• _EXERCISE DATA_
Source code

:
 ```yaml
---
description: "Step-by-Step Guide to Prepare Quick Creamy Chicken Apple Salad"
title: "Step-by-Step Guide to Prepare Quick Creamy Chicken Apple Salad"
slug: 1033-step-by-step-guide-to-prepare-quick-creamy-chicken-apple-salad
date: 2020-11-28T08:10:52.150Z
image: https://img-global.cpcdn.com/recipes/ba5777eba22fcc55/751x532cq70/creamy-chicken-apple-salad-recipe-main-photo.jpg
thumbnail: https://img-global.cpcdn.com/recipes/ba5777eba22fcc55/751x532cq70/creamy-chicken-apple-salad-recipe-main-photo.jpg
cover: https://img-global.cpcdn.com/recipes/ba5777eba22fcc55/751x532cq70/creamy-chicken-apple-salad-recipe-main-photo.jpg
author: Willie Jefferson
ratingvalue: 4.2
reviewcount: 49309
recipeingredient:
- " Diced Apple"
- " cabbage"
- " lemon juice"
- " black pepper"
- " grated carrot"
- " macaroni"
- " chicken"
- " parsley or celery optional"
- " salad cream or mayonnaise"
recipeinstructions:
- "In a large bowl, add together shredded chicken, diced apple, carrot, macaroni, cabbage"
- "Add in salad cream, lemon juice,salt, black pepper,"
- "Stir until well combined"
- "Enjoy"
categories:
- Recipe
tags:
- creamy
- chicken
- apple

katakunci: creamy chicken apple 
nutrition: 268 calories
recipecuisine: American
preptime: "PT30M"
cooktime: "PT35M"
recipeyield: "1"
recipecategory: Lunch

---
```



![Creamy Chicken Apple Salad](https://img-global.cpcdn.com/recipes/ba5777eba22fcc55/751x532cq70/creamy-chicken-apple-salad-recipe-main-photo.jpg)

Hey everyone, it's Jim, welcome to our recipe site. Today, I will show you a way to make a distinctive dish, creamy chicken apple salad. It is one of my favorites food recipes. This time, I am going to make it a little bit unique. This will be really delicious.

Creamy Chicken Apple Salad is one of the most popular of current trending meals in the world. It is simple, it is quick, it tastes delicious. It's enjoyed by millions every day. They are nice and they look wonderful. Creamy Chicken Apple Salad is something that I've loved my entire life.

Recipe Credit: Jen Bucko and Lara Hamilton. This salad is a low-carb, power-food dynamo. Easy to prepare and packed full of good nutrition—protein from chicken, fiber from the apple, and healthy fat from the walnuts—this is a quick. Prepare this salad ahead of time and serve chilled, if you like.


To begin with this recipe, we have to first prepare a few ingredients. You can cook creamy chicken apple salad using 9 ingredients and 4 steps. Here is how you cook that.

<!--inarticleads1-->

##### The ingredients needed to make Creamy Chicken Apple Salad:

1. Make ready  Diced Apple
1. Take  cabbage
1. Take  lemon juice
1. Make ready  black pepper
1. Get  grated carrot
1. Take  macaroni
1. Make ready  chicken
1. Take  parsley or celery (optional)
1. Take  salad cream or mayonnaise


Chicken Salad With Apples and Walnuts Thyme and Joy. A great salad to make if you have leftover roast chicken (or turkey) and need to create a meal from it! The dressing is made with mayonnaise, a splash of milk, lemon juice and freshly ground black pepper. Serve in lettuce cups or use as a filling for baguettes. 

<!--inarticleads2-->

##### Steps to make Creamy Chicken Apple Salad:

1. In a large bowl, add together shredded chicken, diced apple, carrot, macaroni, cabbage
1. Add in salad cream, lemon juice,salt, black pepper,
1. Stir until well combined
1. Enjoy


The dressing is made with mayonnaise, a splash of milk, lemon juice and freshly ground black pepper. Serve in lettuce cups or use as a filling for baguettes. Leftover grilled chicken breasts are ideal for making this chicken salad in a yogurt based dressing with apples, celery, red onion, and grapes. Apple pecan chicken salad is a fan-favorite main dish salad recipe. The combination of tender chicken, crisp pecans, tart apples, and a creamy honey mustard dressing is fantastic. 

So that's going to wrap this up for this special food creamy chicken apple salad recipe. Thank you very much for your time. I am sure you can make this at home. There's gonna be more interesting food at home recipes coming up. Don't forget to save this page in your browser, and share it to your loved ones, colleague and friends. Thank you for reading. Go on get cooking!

• _WHAT NEEDS TO BE DONE_
Please restate only the opening stretch of the records above: every line from the first through the one containing "Creamy Chicken Apple Salad is one", exactly as written.

• _ANSWER BOX_
Source code

:
 ```yaml
---
description: "Step-by-Step Guide to Prepare Quick Creamy Chicken Apple Salad"
title: "Step-by-Step Guide to Prepare Quick Creamy Chicken Apple Salad"
slug: 1033-step-by-step-guide-to-prepare-quick-creamy-chicken-apple-salad
date: 2020-11-28T08:10:52.150Z
image: https://img-global.cpcdn.com/recipes/ba5777eba22fcc55/751x532cq70/creamy-chicken-apple-salad-recipe-main-photo.jpg
thumbnail: https://img-global.cpcdn.com/recipes/ba5777eba22fcc55/751x532cq70/creamy-chicken-apple-salad-recipe-main-photo.jpg
cover: https://img-global.cpcdn.com/recipes/ba5777eba22fcc55/751x532cq70/creamy-chicken-apple-salad-recipe-main-photo.jpg
author: Willie Jefferson
ratingvalue: 4.2
reviewcount: 49309
recipeingredient:
- " Diced Apple"
- " cabbage"
- " lemon juice"
- " black pepper"
- " grated carrot"
- " macaroni"
- " chicken"
- " parsley or celery optional"
- " salad cream or mayonnaise"
recipeinstructions:
- "In a large bowl, add together shredded chicken, diced apple, carrot, macaroni, cabbage"
- "Add in salad cream, lemon juice,salt, black pepper,"
- "Stir until well combined"
- "Enjoy"
categories:
- Recipe
tags:
- creamy
- chicken
- apple

katakunci: creamy chicken apple 
nutrition: 268 calories
recipecuisine: American
preptime: "PT30M"
cooktime: "PT35M"
recipeyield: "1"
recipecategory: Lunch

---
```



![Creamy Chicken Apple Salad](https://img-global.cpcdn.com/recipes/ba5777eba22fcc55/751x532cq70/creamy-chicken-apple-salad-recipe-main-photo.jpg)

Hey everyone, it's Jim, welcome to our recipe site. Today, I will show you a way to make a distinctive dish, creamy chicken apple salad. It is one of my favorites food recipes. This time, I am going to make it a little bit unique. This will be really delicious.

Creamy Chicken Apple Salad is one of the most popular of current trending meals in the world. It is simple, it is quick, it tastes delicious. It's enjoyed by millions every day. They are nice and they look wonderful. Creamy Chicken Apple Salad is something that I've loved my entire life.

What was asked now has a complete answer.